The Crippled God
She turned to study the camp. Faint, Precious Thimble, Sweetest Sufferance and Amby Bole, all looking for a way home. A place of comfort, all threats diminished, all dangers locked away. Where patrols kept the streets safe, where the fields ran in rows and so did trees. Or so she imagined – strange scenes that couldn’t be memory, because she had no memory beyond the plains and the wild lands. But in those cities the only animals nearby were slaves or food, and those that weren’t lived in cages, or their skins adorned the shoulders of fine ladies and bold nobles, or their bones waited in heaps for the grinders, to be fed into the planted fields.
That was their world, the one they wanted back.
You can have it. There is no place for me in it, is there? Very well . The sorrow within her now seemed infinite. She walked from the camp, out into the darkness. The Bonecaster had taken the children, and Torrent with them. Destinies had taken the Trell and Gruntle. Death had taken the others. But I owe you nothing. In your company, my ghost wolves stay away. They drift like distant desires. I am forgetting what it is to run free .
I am forgetting why I am here .
They would not miss her. They had their own haunts, after all. I do not belong with you. I think – I think … I am what you left behind. Long ago . She wondered if she too was in search of a destiny, the same as Mappo and Gruntle, but it seemed they were so much more than her, and that even the idea of a destiny for Setoc was ridiculous. But the ghost wolves – and all the other fallen beasts – they look to me. For something. I just don’t know what it is. And I need to find out .
Is that what destiny is? Is that all it is?
Let the Wolves cleanse this world. Let the beasts return. Above all, let the senseless killing end: we are tired of running, tired of dying. You must see that. You must feel something for that. Just how cold is your soul?
You empty the land. You break the earth and use it until it dies, and then your children starve. Do not blame me. Do not blame any of us for that .

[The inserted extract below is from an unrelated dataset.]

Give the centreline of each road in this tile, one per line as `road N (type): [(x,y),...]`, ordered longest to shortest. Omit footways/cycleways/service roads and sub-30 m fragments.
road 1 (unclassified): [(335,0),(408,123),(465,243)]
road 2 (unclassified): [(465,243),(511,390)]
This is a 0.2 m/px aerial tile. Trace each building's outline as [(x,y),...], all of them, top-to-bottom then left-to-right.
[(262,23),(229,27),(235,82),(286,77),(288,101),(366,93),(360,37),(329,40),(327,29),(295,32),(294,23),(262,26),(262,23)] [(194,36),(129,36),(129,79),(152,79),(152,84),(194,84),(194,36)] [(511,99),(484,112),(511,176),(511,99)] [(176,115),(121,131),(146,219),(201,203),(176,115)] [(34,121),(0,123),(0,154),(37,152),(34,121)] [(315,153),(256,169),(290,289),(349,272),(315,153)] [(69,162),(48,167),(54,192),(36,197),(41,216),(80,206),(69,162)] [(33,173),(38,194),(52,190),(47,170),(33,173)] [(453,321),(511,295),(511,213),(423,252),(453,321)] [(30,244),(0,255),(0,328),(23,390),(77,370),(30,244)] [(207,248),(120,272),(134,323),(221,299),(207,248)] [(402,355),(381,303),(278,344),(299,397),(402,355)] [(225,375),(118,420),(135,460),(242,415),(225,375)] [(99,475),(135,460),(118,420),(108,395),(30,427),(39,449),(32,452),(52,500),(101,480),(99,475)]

Her breath caught and she hesitated. A sudden dark thought had flared in her mind. A knife in her hand. Throats opening to the night. Four more of the murderers dead. In a war that she knew might never end. But what difference does that make – we’ve been losing for so long, I doubt we’d know the taste of victory even as it filled our mouths. Even as it drowned us in its glory .
The thoughts were delicious, but she resumed her journey. It was not, she decided, her destiny to kill one here, another there. No, if she could, she would kill them all. This is the war the Wolves have sought. The Hold shall be reborn. Am I to be their leader? Am I to stand alone at the head of some vast army of retribution?
I will show you freedom. So I vow: I will show you what it is to be free .
On all sides, the ghost wolves howled.
‘She’s gone.’
Faint opened her eyes, blinked at the bright morning sun. ‘What? Who?’
‘The girl. Setoc, with the wolf eyes. Gone.’
‘I don’t think she’s coming back.’
‘No, Amby, I don’t either.’
He moved back as she sat up. Her chest ached, her ragged scars itched. She was filthy and the taste in her mouth was thick with the rancid meat they’d eaten the night before. Amby stood like a man lost in the company of anyone but his brother – just a glance nearly broke her heart.
She looked past him. Sweetest Sufferance was still asleep, her rounded form swathed in blankets. Precious Thimble sat near the ashes of the night’s fire, eyes fixed dully on Amby.